[[ Extracted text, beginning ]]
What a perfect description of the people who think they can simply theorize better ways without practical experience.  Also a great description of the way they think of those who are skeptical.  Gulliver then travels to the academy where he finds out all of the wonderful research that is going.  I highly recommend this section (book three, chapters five and six) as it is simply hilarious. 
After some time, Gulliver goes to another island, Luggnagg.  The interesting thing there is the occasional birth of an immortal, named a Struldbrug.  Gulliver thinks this would be a wonder, but instead it's a curse.  The Stuldbrugs grow old and senile and frankly the whole deal sounds awful.
Eventually Gulliver gets to Japan where he can catch passage on a Dutch ship.  He has to do some fancy footwork to avoid 'stamping on a cross', a custom the Japanese have enforced on the Dutch to try and keep Christians out.  He succeeds and finally gets back home.

Sunday, October 27, 2013

Browning - Poetry

The next poem in the book (the booking being 'The 100 Best Poems of All Time', edited by Leslie Pockell) is Robert Browning's 'Memorabilia'.  The little blurb before the poem says that it is in the form of 'ironic dramatic monologue'.  Here it is:

Ah, did you once see Shelley plain,
And did he stop and speak to you
And did you speak to him again?
How strange it seems and new!

But you were living before that,
And also you are living after;
And the memory I started at-
My starting moves your laughter.

I crossed a moor; with a name of its own
And a certain use in the world no doubt,
Yet a hand's-breadth of it shines alone
'Mid the blank miles round about:

For there I picked up on the heather
And there I put inside m;y breast
A molted feather, an eagle feather!
Well, I forget the rest.

Irony is a tough medium, especially in print.  If I'd read this cold, I would have baffled that anyone had remembered it.  But . . . if you put it in the mouth of some loud mouth, I can see it.  The strange, circular thoughts and the forgotten event at the end work well there.  In fact, I can see memorizing this, so that you can return fire when cornered by a boring relative at Thanksgiving.
Not my favorite, but good for what it does.

Wednesday, October 23, 2013

Gulliver in Brobdingnag

After having been home for a few months, our narrator Gulliver goes to sea again.  This time he washes up in a land of giants, the land of Brobdingnag.  The contrast from Lilliput is clear and we get to experience both sides of the giant situation.  Swift is terribly clever here as he thinks through what it must be like to actually live with creatures that are so much bigger than yourself.  For instance, he finds all of them ugly because he can see every skin blemish clearly. 
Gulliver becomes something of a sideshow exhibit.  He is taken around to all the other towns even though he finds the travel exhausting.  His fortune changes when he is sold to the king and queen.  They keep him in one spot and try to learn what he is.  At first the kings advisers doubt that he is sentient but he finally convinces them that he can think and act with will and judgment.
[[ Extracted text, end ]]
[[ Dataset content, beginning ]]
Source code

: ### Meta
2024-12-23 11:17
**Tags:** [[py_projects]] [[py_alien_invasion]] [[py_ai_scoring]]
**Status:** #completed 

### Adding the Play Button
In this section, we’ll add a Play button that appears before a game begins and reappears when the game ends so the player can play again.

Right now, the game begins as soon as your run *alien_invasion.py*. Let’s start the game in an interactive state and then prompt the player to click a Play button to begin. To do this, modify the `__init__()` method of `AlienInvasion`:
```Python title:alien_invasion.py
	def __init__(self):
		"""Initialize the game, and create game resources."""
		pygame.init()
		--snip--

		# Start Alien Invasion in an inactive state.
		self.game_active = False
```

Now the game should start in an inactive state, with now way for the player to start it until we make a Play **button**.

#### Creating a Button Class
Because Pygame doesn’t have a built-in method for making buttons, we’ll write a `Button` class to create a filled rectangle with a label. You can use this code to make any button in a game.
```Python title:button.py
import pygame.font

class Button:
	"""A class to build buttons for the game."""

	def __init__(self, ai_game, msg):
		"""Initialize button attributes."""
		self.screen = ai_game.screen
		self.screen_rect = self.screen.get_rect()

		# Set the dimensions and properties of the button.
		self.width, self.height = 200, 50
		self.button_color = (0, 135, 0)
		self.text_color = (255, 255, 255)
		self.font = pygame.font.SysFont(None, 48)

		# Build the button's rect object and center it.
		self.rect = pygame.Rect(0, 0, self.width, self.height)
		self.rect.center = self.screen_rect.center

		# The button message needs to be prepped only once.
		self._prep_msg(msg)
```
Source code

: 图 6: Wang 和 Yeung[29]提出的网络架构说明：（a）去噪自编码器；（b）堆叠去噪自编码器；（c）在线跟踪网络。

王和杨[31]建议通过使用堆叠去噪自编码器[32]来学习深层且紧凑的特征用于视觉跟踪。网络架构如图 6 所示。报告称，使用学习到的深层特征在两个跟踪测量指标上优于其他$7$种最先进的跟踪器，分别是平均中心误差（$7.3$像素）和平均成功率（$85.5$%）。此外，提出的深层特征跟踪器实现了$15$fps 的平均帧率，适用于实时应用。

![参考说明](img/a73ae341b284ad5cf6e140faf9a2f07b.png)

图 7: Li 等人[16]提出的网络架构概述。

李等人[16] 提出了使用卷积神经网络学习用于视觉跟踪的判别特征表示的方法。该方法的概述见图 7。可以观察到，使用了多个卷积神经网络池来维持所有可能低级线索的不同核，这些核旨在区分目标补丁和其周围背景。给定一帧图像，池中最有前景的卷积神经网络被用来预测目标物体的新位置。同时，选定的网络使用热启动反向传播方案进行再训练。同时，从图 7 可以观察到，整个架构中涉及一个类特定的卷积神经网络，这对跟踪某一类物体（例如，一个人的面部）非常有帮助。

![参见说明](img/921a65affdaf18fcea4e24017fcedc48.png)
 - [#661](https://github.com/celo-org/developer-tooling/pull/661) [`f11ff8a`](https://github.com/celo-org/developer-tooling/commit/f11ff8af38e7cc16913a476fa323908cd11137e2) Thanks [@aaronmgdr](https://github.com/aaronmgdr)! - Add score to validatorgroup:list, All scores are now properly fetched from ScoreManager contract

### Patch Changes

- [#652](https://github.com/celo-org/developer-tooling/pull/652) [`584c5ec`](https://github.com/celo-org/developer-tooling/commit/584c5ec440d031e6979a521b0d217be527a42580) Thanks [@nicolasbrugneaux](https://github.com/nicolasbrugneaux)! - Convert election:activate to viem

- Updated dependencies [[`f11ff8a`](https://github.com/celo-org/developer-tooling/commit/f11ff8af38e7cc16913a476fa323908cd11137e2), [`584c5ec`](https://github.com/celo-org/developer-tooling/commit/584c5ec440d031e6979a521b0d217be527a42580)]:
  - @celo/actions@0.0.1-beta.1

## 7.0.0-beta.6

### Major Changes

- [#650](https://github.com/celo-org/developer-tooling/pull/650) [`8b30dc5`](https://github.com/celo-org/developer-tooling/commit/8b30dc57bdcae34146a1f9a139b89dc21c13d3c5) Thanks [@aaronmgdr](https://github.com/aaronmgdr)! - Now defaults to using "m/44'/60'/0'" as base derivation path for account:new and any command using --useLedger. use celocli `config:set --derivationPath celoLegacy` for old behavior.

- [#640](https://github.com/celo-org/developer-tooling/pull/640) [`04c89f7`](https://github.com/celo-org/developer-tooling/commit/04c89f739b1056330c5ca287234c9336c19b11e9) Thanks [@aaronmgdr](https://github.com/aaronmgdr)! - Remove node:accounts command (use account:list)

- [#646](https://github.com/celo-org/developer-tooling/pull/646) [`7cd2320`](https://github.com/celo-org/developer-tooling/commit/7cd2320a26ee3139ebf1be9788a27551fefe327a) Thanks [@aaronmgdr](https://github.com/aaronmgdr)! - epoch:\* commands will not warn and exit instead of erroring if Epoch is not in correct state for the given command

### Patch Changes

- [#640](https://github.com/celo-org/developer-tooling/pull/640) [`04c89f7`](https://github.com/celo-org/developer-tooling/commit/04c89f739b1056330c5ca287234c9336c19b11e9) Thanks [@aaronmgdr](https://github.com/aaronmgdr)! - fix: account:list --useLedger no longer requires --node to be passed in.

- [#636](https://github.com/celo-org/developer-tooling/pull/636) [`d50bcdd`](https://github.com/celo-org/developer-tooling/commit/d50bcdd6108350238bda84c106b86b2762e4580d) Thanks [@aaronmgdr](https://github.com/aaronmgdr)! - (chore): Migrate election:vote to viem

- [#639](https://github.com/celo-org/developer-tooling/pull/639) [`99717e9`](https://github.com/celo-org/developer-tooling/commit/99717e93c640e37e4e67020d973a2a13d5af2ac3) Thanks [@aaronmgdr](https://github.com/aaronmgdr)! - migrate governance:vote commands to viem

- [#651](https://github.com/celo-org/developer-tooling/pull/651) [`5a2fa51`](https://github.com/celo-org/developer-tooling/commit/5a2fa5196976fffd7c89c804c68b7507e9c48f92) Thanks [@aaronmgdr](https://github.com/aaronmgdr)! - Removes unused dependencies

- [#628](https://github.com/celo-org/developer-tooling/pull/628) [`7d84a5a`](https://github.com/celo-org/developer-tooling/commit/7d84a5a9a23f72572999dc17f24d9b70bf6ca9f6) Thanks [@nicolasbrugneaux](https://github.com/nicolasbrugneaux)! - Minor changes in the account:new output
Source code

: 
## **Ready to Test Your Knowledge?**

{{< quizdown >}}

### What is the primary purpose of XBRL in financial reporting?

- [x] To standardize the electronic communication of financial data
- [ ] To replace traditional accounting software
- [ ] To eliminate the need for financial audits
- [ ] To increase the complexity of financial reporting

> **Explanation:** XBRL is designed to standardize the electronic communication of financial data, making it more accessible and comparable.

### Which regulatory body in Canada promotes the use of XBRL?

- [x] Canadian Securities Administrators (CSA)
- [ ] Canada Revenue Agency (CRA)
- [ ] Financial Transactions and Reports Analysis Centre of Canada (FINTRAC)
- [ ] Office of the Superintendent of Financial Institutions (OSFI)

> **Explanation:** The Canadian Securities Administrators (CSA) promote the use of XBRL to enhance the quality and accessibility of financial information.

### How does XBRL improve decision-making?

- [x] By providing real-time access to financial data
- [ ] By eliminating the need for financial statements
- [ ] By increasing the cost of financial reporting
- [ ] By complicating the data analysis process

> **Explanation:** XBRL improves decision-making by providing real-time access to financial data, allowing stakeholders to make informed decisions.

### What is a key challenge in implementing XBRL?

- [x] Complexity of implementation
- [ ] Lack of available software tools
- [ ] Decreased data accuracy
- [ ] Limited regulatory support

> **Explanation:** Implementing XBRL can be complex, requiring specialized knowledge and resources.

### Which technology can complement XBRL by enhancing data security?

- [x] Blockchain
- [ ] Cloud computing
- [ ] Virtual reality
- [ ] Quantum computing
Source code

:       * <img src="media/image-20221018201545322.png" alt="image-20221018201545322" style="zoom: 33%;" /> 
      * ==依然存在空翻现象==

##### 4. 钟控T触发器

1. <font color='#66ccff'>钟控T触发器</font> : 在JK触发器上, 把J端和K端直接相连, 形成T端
[[ Dataset content, end ]]
Task goal: Continue the book blog text on Gulliver's travels and Browning's poem from the point where it stops.

Output:
Not that opinions of him are all that positive.  After explaining the various political parties of England to him, the Prince says:
"how contemptible a thing was human grandeur, which could mimicked by such diminutive insects as I: and yet," says he, "I dare engage these creatures have their titles and distinctions of honor; they contrive little nests and burrows, that they call houses and cities; they make a figure in dress and equipage; they live, they fight, the dispute, they cheat, they betray!"
The idea of an elected parliament also gets questioned:
He laughed at my "odd kind of arithmetic," as he was pleased to call it, "in reckoning the numbers of our people, by a computation drawn from several sects among us, in religion and politics." He said, "he knew no reason why those, who entertain opinions prejudicial to the public, should be obliged to change or should not be obliged to conceal them. And as it was tyranny in any government to require the first, so it was weakness not to enforce the second: for a man may be allowed to keep poisons in his closet, but not to vend them about for cordials."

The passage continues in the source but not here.